Nearly every roll takes a full day’s work, and all are custom-created. “I love when I leave the studio with paint on my arms,” says Savage.

About eight months ago, Savage began designing with a team of artisans trained and hired by Alpha Workshops, including Kevin McCarthy, Shelton Holt, Charles Bryant and Robin Dann. “As a studio, we are definitely interested in reaching a broader market, but I think because our paper is done completely by hand and made to order—the only machine we use is our rotary iron to iron the paper—each roll is a handcrafted piece of art. It’s for somebody who wants to have art made for them who have a sense of social responsibility.”

The Alpha Workshops school teaches people with disabilities and other vulnerabilities, including those with autism or HIV/AIDS how to use artisanal techniques to make a living, or simply “to find the therapeutic enjoyment of creativity,” as Savage puts it.

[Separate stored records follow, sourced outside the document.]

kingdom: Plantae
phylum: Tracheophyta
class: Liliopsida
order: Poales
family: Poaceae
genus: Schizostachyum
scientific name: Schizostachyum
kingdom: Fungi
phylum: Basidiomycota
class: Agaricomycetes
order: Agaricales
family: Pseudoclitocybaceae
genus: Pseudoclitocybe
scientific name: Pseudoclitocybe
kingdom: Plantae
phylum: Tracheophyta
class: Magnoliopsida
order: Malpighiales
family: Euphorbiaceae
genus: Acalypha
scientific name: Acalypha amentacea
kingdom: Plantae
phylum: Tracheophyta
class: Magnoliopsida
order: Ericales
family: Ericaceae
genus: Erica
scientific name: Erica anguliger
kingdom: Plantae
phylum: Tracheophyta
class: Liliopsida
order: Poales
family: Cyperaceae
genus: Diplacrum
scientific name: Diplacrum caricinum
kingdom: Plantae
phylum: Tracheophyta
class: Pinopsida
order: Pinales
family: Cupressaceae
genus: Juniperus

The Alpha Workshops studio, in turn, often hires those who have attended its school.

“I am a student who came through that school [four years ago]. Those students are the people who will staff our studio,” says Savage, who credits his mentor, set designer Barry Axtell, as a source of his success. “When he was my teacher, he decided I was to take over.”

The artists' expressions come across in the collection, "You can see the quality in each piece as signs of each artists' hands find a way into the work," says O'Neill. "You see it in the sumptuous tactility of dripped paint or the still-visible imprint of the crafter's sponge."